Recorded data:
***
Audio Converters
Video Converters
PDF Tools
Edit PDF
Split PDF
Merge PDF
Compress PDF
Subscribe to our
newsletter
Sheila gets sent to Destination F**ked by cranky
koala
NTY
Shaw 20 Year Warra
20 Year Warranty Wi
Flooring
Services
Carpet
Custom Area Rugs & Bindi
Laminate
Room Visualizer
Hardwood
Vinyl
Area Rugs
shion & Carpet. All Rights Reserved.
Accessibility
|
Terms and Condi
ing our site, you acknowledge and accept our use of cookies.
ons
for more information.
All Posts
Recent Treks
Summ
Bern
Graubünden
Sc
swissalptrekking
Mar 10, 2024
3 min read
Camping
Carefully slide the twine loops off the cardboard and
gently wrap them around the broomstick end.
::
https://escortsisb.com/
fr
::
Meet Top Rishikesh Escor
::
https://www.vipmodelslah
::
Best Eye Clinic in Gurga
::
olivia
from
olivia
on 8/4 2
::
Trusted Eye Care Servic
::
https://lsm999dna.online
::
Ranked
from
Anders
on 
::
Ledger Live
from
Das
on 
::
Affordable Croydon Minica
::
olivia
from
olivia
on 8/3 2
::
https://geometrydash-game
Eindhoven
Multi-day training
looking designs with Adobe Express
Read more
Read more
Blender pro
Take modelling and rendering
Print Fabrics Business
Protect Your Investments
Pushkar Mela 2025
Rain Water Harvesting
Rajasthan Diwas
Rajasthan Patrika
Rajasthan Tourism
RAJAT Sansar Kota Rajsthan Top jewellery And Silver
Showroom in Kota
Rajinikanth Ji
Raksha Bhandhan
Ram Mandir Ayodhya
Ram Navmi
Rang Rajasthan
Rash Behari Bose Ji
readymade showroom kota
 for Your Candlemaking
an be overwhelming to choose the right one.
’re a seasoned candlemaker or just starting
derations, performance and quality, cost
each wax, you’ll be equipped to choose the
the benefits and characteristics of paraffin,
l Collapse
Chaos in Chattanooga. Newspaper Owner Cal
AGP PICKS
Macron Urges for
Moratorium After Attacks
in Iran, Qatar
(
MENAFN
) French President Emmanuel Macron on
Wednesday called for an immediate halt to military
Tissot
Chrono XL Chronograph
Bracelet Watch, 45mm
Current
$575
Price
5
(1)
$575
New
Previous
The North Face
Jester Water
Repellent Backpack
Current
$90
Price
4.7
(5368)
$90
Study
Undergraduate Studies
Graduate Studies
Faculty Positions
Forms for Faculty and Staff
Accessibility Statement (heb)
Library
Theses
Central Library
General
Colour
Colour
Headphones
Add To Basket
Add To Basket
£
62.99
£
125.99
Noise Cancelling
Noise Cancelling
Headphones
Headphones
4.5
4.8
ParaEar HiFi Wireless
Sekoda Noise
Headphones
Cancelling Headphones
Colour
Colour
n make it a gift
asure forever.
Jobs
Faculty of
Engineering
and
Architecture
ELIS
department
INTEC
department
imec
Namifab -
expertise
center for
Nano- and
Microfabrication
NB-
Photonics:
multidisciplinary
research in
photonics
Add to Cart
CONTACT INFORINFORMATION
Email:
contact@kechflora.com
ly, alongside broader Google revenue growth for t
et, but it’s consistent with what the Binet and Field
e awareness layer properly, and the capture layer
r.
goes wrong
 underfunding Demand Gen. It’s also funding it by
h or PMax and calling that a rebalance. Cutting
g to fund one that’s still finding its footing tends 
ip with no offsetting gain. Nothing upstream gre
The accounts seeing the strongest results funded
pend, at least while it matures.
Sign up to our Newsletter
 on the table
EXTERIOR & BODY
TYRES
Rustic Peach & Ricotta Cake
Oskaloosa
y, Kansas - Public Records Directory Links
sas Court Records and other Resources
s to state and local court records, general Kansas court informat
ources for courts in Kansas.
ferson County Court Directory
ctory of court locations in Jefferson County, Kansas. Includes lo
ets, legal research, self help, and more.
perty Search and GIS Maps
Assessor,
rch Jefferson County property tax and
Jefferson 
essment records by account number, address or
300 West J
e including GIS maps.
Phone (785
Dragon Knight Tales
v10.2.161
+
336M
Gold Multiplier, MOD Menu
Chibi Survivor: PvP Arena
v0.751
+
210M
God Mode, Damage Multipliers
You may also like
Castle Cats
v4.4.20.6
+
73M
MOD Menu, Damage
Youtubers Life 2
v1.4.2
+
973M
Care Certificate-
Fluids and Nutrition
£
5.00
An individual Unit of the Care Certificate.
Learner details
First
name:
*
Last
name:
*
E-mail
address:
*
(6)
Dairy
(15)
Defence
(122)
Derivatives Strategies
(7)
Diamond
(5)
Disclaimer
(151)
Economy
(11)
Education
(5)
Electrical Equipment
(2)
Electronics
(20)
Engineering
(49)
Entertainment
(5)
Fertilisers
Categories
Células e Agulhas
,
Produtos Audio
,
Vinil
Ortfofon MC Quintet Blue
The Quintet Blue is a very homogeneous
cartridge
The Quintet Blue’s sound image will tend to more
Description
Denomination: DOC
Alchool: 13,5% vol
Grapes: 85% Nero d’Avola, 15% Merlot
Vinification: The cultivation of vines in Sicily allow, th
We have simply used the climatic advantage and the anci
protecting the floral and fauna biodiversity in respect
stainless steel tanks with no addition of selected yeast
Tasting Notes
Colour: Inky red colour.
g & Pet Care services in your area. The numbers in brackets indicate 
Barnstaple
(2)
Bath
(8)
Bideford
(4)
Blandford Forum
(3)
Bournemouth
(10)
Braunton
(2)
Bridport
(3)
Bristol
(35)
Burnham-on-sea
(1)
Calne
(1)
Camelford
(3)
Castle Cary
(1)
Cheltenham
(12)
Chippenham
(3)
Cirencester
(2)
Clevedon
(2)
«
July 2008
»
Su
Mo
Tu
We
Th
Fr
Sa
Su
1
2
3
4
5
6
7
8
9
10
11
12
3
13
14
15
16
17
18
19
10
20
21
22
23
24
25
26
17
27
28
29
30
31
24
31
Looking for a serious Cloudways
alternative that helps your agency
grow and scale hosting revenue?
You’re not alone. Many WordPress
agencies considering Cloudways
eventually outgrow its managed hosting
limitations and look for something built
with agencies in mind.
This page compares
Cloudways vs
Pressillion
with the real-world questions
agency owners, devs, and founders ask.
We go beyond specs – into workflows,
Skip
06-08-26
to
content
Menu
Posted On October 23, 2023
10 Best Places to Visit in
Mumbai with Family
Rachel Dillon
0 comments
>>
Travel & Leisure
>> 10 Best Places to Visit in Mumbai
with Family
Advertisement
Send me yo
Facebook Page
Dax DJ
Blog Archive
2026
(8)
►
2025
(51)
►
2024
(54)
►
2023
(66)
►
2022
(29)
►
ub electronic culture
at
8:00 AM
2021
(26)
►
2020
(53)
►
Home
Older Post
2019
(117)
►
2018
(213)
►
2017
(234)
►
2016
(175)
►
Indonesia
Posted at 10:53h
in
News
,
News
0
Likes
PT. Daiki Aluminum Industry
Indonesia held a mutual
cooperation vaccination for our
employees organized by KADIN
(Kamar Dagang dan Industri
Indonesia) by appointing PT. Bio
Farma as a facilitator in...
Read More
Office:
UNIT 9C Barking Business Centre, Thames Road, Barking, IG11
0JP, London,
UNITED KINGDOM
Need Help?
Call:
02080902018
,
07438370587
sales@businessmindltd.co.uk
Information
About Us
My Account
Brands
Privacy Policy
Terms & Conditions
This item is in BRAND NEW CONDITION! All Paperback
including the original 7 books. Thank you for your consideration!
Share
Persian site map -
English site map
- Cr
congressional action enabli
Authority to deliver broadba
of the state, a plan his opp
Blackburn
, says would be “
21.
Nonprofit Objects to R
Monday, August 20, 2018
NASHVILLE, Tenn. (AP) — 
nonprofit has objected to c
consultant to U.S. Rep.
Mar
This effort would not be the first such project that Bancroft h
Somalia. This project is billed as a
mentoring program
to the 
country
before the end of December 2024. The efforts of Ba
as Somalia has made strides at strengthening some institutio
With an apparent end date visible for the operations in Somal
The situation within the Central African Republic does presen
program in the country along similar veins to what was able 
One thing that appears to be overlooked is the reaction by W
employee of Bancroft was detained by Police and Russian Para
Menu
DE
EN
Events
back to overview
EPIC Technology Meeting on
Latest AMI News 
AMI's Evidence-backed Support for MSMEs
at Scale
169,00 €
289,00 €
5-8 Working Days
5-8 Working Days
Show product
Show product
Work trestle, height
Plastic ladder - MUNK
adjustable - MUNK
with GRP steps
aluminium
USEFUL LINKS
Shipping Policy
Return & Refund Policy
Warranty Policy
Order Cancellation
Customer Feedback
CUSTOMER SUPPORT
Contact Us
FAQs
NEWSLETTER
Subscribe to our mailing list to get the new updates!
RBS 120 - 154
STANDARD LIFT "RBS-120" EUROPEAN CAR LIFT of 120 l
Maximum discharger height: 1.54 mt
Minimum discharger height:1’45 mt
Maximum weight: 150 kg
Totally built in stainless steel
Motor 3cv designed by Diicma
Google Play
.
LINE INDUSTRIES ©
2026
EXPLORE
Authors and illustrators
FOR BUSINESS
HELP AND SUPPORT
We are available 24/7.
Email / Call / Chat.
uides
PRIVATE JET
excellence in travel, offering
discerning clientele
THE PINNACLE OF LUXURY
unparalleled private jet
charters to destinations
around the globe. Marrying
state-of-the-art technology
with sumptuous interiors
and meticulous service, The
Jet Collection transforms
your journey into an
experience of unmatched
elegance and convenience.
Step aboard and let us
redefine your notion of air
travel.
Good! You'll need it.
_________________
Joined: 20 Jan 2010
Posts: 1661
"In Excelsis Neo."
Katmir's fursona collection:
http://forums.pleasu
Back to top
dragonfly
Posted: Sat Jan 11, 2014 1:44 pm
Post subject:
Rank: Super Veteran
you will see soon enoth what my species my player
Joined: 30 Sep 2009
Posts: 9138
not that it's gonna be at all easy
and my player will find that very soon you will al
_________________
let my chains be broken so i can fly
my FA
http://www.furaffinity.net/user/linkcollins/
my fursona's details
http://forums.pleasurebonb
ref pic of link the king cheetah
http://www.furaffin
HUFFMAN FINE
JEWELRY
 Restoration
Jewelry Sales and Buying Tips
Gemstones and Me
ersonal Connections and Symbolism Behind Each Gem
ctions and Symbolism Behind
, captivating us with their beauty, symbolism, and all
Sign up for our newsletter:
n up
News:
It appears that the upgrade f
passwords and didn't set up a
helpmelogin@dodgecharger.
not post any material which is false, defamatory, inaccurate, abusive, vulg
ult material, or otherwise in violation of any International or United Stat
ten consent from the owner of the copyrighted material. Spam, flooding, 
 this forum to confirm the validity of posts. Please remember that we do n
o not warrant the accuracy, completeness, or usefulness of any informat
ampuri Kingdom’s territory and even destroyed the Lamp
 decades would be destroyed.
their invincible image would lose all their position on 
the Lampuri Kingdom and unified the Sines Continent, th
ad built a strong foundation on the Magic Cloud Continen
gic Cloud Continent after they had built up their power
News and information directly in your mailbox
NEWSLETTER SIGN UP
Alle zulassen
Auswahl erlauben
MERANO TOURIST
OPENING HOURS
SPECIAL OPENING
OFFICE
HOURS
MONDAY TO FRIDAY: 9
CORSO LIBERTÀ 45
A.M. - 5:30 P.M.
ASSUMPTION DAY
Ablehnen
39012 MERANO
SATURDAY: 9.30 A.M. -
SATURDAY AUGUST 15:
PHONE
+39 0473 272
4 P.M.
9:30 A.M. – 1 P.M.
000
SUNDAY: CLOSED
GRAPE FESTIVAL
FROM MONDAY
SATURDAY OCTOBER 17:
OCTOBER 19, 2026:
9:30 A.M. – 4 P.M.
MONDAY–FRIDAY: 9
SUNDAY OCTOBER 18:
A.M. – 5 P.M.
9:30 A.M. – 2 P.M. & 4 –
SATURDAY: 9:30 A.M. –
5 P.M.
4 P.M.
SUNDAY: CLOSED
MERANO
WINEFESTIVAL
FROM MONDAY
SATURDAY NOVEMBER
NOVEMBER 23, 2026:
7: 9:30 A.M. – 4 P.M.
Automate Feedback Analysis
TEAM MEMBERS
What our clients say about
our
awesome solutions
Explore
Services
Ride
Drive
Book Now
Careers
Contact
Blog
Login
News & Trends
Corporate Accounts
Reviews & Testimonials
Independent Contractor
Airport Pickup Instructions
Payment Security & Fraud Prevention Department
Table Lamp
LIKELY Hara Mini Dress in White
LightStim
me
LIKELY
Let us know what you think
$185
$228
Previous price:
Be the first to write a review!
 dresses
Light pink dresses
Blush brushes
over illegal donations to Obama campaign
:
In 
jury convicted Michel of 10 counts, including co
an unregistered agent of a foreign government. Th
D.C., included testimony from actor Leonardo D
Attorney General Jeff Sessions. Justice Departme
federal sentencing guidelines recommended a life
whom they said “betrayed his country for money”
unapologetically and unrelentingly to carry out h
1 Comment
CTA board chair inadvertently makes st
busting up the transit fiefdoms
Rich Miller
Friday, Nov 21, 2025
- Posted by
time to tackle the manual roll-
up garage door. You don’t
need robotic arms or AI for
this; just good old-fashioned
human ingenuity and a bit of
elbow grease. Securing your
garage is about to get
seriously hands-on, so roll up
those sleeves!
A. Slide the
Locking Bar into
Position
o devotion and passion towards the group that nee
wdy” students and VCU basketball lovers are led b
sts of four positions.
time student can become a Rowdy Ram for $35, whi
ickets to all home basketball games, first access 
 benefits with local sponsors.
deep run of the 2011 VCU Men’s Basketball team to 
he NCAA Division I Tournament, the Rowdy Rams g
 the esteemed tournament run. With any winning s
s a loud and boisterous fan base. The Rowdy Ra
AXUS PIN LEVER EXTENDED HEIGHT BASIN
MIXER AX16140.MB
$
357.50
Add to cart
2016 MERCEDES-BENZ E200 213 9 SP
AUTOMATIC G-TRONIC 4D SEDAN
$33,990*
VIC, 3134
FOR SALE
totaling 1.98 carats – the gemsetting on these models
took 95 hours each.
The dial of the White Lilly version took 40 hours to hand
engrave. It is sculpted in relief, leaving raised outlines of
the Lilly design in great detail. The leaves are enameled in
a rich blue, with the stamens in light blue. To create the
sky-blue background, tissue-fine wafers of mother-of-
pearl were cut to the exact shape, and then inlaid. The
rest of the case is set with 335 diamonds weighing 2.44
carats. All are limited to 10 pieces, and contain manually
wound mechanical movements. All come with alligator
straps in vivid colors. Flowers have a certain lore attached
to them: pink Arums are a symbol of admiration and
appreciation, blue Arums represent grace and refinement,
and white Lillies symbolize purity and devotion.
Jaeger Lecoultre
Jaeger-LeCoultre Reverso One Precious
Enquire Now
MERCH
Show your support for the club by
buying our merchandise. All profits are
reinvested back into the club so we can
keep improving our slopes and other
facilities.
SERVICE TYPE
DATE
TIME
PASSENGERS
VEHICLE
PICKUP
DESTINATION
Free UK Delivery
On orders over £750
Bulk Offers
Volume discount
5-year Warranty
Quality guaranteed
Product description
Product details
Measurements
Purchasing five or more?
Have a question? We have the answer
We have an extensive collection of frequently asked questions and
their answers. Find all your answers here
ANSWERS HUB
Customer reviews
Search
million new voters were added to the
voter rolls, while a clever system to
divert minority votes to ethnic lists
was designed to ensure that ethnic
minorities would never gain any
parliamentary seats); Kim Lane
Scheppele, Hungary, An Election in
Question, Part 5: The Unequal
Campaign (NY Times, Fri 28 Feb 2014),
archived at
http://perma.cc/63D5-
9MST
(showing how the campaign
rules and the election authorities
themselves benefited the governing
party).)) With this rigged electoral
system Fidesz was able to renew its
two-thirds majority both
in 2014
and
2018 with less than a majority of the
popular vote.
***
EXERCISE GOAL: What is wanted is every line from the first line of the entries through the line that contains "Multi-day training", given again exactly.

EXERCISE SOLUTION:
Audio Converters
Video Converters
PDF Tools
Edit PDF
Split PDF
Merge PDF
Compress PDF
Subscribe to our
newsletter
Sheila gets sent to Destination F**ked by cranky
koala
NTY
Shaw 20 Year Warra
20 Year Warranty Wi
Flooring
Services
Carpet
Custom Area Rugs & Bindi
Laminate
Room Visualizer
Hardwood
Vinyl
Area Rugs
shion & Carpet. All Rights Reserved.
Accessibility
|
Terms and Condi
ing our site, you acknowledge and accept our use of cookies.
ons
for more information.
All Posts
Recent Treks
Summ
Bern
Graubünden
Sc
swissalptrekking
Mar 10, 2024
3 min read
Camping
Carefully slide the twine loops off the cardboard and
gently wrap them around the broomstick end.
::
https://escortsisb.com/
fr
::
Meet Top Rishikesh Escor
::
https://www.vipmodelslah
::
Best Eye Clinic in Gurga
::
olivia
from
olivia
on 8/4 2
::
Trusted Eye Care Servic
::
https://lsm999dna.online
::
Ranked
from
Anders
on 
::
Ledger Live
from
Das
on 
::
Affordable Croydon Minica
::
olivia
from
olivia
on 8/3 2
::
https://geometrydash-game
Eindhoven
Multi-day training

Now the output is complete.